Work instruction:
Lines of the records that hold the word "years" are to be counted; give the number and nothing more.

Records shown:
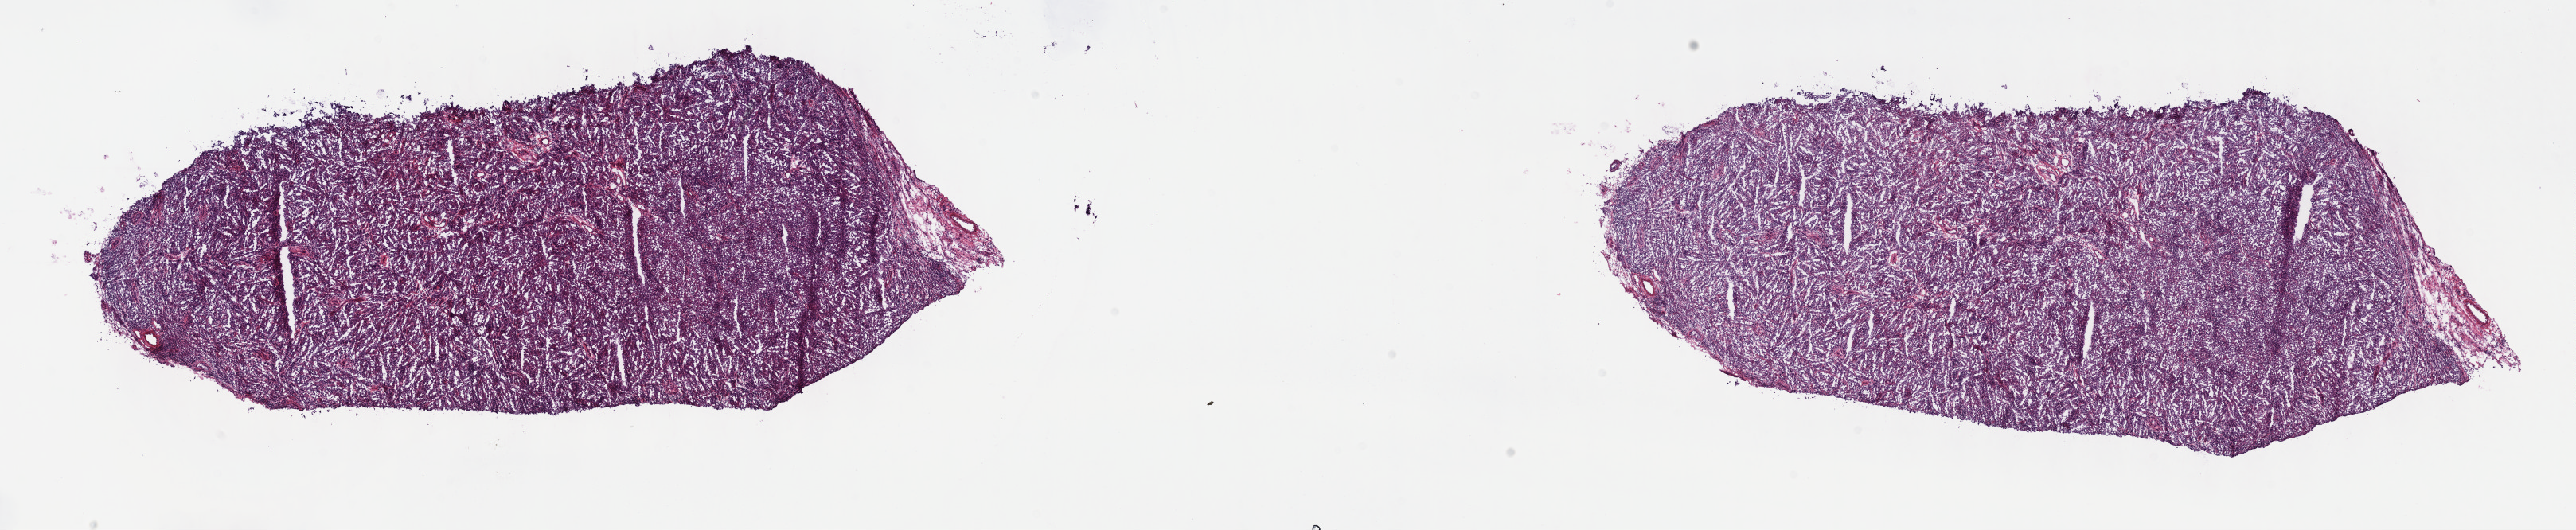
Whole-slide histology image, H&E-stained, whole scanned area (about 26.2 x 5.4 mm, slide scanned at 40x) shown as a low-resolution overview; frozen section from the top of the tissue portion; testis, primary tumour sample. Male, age 33 years at initial diagnosis. Slide review estimates, as recorded: tumour cells 100%, tumour nuclei 80%, normal cells 0%, stromal cells 0%, necrosis 0%. Inflammatory infiltration, as recorded: lymphocyte infiltration 2%, monocyte infiltration 0%, neutrophil infiltration 0%.
AJCC pathologic stage: IS (5th edition). Pathologic diagnosis: Seminoma, NOS. Laterality: left.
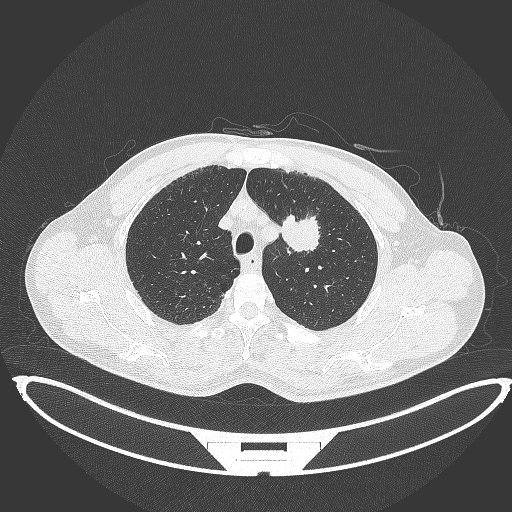
Chest CT, one axial slice. Position 346 of 395 along the scan axis. 120 kVp. Lung window (W 1500 / L -600 HU). 1 mm slice thickness. 512 × 512 image matrix, field of view 457 × 457 mm. Patient: male, 60 years. Case-level facts recorded for this patient, not image findings: clinical TNM (as recorded): T2a N0 M0.
Outlined on this slice (bounding box drawn by a radiologist):
- lung tumour (recorded histology: squamous cell carcinoma): bounding box <281,213,321,257> (left, top, right, bottom; pixels)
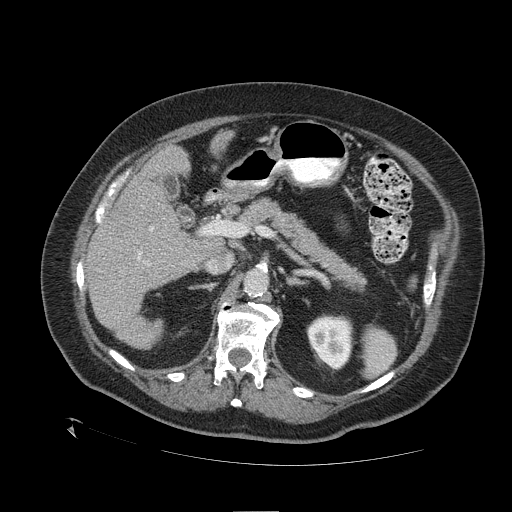
Contrast-enhanced abdominal CT (liver protocol), one axial slice. Position 63 of 109 along the scan axis. Reconstruction kernel STANDARD. One of 2 acquisitions stored at this slice position. Soft-tissue window (W 400 / L 40 HU). 2.5 mm slice thickness. 512 × 512 image matrix. Case-level facts recorded for this patient, not image findings: diagnosis: hepatocellular carcinoma (patient treated with transarterial chemoembolisation; whether this scan precedes or follows treatment is not stated here); TNM stage (as recorded): Stage-I; Child-Pugh class: A.
Outlined on this slice (semi-automatically segmented with operator editing):
- liver parenchyma outside the tumour (the mass and vessels are separate outlines, so this box may not span the whole liver): bounding box (x1, y1, x2, y2) in pixels: (86, 131, 232, 348)
- portal vein: (138, 227, 153, 264)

Solution to this problem:
2